## AIM OF THE EXERCISE:
Select the lines of the records containing the word "knee" and list them.

Source records:
============================================================

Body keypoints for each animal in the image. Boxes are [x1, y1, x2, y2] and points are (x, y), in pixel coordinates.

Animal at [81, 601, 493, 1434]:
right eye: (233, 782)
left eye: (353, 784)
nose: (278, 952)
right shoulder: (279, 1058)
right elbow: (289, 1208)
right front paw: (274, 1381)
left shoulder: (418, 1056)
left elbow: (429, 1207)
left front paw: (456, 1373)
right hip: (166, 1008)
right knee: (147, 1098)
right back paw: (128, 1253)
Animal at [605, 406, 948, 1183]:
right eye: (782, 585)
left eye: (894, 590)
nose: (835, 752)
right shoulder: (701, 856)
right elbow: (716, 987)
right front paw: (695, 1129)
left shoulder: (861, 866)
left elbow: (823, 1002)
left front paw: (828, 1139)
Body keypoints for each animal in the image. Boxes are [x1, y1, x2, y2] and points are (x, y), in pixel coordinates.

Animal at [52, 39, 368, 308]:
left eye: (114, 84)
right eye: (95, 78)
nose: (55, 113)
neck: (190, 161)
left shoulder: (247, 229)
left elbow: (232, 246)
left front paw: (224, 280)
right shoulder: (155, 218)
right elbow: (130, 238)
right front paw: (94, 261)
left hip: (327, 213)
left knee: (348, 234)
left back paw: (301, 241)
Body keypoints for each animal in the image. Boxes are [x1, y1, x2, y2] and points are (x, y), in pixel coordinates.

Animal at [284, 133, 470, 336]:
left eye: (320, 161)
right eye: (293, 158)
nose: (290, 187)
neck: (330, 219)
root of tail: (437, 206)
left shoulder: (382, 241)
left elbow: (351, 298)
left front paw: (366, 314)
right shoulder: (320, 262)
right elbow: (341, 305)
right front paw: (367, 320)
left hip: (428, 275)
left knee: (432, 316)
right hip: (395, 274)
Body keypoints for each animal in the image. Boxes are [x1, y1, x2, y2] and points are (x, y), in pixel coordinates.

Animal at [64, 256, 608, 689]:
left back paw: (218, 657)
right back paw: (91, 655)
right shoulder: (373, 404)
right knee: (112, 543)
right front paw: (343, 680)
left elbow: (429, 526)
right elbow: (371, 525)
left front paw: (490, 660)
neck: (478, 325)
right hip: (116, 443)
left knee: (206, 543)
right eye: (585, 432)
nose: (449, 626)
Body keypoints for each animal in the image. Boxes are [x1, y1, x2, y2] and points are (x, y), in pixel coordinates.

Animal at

============================================================

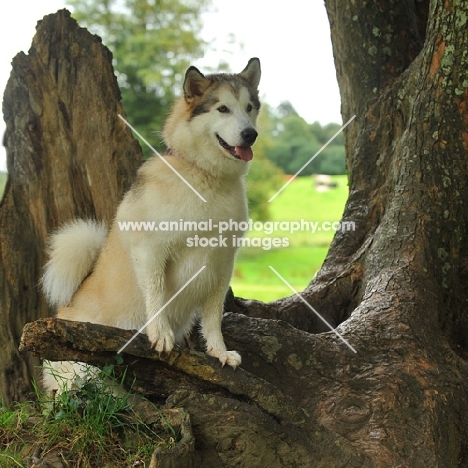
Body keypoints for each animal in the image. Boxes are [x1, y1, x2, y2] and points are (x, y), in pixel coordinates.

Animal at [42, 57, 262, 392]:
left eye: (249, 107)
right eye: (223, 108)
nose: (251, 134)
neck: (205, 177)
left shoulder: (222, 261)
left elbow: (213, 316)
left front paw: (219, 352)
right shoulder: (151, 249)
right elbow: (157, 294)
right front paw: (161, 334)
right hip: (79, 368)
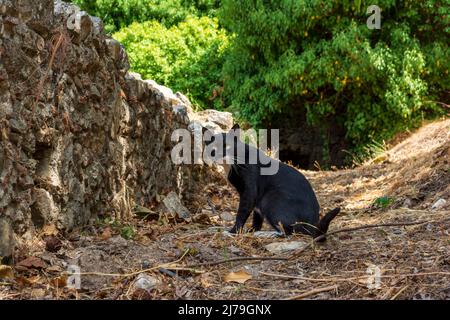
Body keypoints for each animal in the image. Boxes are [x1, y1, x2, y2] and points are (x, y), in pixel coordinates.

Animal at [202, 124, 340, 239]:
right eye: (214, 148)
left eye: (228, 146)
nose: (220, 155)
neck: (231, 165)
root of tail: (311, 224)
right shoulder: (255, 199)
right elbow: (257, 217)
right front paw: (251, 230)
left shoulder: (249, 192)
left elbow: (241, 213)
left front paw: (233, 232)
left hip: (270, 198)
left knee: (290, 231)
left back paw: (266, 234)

============================================================

## SOLUTION FOR THIS PROBLEM:
right knee: (147, 1098)
left knee: (348, 234)
left knee: (432, 316)
right knee: (112, 543)
left knee: (206, 543)
left knee: (290, 231)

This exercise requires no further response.